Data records
========================

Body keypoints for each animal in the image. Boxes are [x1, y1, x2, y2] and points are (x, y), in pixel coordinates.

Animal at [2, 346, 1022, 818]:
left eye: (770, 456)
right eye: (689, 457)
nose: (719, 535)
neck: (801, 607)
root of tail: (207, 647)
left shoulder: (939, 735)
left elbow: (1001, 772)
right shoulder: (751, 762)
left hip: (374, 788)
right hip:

========================

Work item :: Respond with the exact lines running from the one that contains "right eye: (689, 457)" through the last line of the data above, and no other lines.

Solution ::
right eye: (689, 457)
nose: (719, 535)
neck: (801, 607)
root of tail: (207, 647)
left shoulder: (939, 735)
left elbow: (1001, 772)
right shoulder: (751, 762)
left hip: (374, 788)
right hip:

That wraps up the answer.